In reality, it should not be surprising that a new global hierarchy is emerging. The downturn has merely exacerbated it, but it has been in evidence for some time. Whilst the west languishes in the current economic turmoil, Asia’s star has burnt brightest with growth in China, India, South Korea, and Taiwan that few would have believed possible a year ago. Much of this growth has been driven by domestic demand in China and India, which by and large has replaced falling demand in North American and Europe. The statistics are impressive with the Financial Times reporting that South Korea’s exports to China in December rose 94% compared to a year ago and Taiwan’s, in the same period, by 91.2%. This stellar growth is driving economic recovery throughout the whole Asian region.

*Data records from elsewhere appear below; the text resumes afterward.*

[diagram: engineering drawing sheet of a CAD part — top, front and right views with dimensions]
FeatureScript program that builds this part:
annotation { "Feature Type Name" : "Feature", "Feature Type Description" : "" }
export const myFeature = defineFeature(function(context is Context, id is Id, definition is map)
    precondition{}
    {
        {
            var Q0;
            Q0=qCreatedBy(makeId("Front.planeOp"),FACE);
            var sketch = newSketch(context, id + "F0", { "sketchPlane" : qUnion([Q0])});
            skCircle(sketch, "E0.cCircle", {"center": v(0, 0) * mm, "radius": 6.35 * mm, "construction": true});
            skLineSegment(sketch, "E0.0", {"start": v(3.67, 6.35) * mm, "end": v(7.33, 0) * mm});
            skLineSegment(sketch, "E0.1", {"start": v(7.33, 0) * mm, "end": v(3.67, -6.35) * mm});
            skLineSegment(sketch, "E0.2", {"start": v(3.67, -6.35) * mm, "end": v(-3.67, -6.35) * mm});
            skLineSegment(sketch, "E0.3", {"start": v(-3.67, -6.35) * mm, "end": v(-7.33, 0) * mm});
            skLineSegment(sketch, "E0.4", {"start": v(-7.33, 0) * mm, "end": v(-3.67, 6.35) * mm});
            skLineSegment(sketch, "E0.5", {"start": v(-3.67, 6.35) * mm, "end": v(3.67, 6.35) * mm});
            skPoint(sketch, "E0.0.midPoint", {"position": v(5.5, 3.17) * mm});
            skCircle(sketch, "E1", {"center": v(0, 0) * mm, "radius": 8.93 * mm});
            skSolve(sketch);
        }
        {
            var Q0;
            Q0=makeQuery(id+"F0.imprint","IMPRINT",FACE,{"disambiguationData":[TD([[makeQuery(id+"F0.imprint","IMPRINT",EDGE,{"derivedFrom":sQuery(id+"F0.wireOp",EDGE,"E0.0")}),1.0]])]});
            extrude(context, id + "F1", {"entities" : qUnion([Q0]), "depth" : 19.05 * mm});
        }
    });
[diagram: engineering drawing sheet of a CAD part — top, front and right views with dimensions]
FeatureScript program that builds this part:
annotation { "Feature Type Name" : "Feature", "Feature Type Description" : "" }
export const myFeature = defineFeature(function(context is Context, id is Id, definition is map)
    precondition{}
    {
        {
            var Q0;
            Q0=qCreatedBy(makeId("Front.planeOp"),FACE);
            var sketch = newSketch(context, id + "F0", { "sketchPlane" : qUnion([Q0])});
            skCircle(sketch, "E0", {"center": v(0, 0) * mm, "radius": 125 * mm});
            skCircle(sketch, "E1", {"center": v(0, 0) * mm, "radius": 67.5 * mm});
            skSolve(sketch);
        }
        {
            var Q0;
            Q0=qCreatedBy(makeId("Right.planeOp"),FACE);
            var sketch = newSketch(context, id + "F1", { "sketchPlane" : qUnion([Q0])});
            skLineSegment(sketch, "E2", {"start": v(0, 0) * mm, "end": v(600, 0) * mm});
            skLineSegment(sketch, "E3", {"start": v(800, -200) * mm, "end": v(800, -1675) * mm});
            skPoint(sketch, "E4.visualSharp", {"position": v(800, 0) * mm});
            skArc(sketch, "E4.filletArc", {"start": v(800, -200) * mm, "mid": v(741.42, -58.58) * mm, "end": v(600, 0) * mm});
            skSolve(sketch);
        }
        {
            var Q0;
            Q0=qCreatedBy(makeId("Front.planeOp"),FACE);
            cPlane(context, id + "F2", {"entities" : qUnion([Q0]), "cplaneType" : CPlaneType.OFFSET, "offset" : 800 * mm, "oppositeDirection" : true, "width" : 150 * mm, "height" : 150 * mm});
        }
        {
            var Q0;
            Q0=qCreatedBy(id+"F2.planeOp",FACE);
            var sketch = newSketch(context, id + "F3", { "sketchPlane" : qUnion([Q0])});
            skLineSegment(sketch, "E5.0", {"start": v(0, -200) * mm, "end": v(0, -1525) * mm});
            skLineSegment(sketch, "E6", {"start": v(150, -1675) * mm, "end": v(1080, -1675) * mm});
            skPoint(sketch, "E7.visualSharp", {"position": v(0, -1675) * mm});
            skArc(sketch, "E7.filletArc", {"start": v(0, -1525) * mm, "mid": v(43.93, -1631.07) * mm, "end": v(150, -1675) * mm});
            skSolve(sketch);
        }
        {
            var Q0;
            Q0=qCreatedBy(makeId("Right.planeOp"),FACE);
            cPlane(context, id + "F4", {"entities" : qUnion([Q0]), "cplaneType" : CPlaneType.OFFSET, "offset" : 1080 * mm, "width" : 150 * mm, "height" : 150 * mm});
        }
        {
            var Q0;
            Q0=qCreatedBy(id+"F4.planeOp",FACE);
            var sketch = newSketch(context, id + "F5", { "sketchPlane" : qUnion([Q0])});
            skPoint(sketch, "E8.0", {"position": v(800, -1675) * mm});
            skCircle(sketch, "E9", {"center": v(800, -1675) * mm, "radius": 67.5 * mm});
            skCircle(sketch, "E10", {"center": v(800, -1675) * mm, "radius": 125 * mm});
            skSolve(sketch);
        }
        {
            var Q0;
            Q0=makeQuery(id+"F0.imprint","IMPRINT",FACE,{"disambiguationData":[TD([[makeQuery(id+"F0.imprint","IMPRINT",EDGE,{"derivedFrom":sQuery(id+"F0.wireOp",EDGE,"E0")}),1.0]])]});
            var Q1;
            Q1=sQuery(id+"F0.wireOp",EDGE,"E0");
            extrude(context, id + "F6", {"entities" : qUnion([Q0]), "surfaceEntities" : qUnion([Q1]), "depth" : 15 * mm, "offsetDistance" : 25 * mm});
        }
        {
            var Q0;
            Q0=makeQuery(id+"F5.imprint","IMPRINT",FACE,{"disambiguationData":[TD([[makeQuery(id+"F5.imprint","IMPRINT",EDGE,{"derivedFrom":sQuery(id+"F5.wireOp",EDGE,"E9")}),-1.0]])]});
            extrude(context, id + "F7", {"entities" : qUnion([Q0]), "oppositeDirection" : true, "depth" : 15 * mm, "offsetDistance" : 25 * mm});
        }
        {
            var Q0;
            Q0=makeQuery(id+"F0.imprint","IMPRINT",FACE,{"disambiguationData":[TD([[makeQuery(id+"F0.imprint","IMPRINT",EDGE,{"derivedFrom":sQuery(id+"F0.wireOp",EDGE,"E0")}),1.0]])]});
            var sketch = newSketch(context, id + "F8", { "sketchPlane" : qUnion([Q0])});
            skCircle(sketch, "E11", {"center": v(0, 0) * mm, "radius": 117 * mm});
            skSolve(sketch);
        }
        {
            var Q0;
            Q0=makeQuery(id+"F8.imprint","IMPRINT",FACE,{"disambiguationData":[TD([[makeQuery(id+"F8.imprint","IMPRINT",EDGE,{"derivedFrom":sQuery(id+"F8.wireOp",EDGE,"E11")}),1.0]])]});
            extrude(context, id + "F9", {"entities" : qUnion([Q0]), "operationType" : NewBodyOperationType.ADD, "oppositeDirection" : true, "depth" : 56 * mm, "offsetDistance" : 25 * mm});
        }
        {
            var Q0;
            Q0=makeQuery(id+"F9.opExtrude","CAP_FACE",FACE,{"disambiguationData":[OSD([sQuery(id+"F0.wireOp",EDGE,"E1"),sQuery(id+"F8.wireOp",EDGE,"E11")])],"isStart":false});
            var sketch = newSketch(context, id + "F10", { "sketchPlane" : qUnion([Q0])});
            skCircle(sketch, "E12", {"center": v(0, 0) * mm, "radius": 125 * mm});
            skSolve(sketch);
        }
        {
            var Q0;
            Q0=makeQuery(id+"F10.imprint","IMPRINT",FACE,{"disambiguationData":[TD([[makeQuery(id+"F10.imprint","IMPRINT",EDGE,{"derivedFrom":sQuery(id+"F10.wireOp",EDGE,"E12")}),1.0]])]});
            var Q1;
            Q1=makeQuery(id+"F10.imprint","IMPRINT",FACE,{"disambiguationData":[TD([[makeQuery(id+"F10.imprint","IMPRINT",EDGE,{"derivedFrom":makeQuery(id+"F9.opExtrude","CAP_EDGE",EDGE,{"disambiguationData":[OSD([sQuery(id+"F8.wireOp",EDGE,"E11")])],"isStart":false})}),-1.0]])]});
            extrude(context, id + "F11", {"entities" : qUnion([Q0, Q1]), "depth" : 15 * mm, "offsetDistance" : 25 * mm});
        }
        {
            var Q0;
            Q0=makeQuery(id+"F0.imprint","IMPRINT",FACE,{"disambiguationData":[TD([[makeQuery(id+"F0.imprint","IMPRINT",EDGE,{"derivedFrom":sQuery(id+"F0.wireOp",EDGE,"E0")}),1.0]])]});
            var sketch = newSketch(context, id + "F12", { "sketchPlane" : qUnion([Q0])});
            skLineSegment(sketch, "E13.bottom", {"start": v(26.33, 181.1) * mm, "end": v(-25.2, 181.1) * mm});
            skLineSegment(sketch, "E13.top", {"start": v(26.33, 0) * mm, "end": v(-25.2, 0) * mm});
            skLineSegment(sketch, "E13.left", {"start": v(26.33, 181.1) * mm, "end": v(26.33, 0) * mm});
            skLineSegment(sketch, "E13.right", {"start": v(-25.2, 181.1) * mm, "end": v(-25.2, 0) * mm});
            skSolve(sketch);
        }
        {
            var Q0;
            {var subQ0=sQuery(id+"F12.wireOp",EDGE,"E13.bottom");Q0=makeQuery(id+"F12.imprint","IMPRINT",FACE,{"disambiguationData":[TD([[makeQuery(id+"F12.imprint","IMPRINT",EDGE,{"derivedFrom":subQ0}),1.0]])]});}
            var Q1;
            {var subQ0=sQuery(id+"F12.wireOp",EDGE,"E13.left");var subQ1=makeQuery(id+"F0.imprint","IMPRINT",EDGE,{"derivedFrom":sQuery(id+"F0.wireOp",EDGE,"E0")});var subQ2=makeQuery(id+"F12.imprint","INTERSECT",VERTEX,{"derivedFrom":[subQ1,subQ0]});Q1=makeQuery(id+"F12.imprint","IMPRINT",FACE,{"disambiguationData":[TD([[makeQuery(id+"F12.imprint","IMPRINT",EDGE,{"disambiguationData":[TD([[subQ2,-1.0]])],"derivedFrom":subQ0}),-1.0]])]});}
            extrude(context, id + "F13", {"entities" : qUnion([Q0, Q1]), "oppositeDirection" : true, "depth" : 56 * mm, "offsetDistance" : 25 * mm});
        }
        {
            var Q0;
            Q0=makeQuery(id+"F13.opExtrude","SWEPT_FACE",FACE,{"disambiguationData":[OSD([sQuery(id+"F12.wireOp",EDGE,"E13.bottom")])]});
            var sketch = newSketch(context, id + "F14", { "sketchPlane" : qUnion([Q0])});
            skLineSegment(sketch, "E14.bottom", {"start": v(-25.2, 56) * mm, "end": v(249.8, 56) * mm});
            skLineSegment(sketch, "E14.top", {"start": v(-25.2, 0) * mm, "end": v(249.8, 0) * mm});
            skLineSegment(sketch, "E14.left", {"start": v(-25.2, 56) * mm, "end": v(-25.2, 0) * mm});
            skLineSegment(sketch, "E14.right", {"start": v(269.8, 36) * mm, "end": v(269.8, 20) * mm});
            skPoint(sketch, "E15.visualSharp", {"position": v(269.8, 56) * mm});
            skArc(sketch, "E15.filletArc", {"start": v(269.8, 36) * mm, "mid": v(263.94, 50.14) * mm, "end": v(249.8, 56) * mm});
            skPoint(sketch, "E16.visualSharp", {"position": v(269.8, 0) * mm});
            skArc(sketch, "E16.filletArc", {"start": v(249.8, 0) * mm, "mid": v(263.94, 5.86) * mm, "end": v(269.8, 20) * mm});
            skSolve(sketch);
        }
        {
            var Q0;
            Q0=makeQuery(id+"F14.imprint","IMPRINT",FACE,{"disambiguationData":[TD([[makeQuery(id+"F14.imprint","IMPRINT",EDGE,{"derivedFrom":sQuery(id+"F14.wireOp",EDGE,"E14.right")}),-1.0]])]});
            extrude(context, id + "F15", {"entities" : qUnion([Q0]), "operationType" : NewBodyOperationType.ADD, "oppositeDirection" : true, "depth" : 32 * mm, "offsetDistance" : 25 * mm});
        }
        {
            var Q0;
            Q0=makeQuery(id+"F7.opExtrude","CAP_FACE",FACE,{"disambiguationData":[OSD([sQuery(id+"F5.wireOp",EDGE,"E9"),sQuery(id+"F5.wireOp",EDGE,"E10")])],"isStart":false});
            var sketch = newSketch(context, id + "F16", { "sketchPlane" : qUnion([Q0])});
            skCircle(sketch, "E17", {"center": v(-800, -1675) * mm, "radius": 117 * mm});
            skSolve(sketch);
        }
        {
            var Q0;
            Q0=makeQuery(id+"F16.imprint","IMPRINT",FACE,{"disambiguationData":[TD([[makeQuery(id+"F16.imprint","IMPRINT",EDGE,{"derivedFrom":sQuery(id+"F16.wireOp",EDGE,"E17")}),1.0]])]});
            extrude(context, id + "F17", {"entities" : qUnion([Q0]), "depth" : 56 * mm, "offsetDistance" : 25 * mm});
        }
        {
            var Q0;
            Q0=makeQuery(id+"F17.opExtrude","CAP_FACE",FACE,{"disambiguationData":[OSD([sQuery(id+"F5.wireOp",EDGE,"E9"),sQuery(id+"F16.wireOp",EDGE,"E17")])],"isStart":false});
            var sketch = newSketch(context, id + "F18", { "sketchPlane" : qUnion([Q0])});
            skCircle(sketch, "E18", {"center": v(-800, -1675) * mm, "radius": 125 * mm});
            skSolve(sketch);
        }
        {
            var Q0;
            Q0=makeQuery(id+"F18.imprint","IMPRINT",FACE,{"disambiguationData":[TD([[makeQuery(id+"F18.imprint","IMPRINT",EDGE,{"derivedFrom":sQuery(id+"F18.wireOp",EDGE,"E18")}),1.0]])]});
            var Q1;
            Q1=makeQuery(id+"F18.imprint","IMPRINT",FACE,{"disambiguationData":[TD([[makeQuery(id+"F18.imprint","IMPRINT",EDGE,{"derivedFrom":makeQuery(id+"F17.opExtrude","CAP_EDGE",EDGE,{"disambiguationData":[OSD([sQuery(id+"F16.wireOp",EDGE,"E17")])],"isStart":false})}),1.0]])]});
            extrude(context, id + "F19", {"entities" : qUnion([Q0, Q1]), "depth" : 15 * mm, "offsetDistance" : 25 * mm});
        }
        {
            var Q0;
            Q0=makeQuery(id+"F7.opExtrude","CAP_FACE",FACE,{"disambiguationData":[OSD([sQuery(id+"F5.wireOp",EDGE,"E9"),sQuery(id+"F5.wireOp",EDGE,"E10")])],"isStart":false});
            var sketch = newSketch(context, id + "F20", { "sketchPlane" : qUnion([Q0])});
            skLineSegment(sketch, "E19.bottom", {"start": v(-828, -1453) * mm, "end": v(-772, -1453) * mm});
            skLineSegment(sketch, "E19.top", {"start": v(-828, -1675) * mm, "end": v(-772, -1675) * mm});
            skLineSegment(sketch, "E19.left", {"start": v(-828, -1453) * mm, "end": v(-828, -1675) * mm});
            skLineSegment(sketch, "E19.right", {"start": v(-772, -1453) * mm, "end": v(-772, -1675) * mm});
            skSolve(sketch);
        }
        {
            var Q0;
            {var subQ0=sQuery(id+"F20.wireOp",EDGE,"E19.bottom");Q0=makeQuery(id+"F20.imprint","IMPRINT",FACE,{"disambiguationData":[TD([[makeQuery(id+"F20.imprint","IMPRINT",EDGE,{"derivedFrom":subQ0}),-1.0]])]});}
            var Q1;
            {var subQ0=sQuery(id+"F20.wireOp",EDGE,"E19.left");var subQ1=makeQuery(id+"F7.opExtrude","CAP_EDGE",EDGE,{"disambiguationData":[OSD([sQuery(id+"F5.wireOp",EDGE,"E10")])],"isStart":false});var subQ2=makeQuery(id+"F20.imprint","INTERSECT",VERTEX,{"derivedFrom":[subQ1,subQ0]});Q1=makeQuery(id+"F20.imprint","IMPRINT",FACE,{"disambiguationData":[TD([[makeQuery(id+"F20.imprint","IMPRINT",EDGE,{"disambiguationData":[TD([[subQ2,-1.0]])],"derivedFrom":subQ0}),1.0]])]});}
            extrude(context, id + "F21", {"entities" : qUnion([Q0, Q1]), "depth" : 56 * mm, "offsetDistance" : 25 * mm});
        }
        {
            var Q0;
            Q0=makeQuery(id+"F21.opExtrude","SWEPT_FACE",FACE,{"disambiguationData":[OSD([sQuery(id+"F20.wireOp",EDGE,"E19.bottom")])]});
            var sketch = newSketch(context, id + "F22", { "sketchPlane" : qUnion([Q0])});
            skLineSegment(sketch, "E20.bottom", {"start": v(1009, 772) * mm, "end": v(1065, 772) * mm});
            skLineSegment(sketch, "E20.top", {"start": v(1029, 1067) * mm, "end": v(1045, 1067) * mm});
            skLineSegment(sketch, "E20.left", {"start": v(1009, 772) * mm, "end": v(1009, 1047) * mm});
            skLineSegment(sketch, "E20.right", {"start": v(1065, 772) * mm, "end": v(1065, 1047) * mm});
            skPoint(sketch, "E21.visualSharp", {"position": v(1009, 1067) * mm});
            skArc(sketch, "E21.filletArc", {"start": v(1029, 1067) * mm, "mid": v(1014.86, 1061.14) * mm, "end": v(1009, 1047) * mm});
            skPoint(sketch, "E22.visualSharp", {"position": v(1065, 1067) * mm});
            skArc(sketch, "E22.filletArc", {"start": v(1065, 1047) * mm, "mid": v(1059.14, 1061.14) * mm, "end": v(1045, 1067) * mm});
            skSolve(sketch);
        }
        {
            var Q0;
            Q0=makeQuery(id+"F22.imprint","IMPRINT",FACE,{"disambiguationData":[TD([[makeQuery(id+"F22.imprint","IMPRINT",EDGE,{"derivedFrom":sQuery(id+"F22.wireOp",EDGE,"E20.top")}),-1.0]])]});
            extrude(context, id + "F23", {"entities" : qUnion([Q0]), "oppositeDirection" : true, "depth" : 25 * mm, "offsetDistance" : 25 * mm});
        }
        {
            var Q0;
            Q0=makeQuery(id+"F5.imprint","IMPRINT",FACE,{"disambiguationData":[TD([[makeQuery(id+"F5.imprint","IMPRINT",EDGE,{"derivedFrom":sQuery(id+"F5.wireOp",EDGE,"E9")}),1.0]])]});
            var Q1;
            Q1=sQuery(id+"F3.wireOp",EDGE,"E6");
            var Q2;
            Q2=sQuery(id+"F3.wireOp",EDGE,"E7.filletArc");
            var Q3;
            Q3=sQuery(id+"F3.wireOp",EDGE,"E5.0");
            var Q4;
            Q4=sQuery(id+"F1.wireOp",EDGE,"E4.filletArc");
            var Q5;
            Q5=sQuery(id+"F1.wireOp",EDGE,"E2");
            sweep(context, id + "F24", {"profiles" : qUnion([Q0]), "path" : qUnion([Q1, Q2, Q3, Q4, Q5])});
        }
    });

For the refining industry the same is true. It is no surprise that of the five new refineries to start up in 2009, three of these were in Asia and two in the Middle East. The Asian refineries were the new 580 000 bpd Reliance Industries Ltd refinery in Gujarat, India, China National Petroleum Corp’s 200 000 bpd facility in Dushanzi, China and Vietnam’s first ever refinery (148 000 bpd) at Dung Quat. Total global refinery capacity increased by 1.6 million bpd in 2009. Over 1 million bpd of this increase came solely from the Asia region.*
'The times they are a-changin….'
Happy New Year.
*OGJ Survey of the World’s Refineries 2009.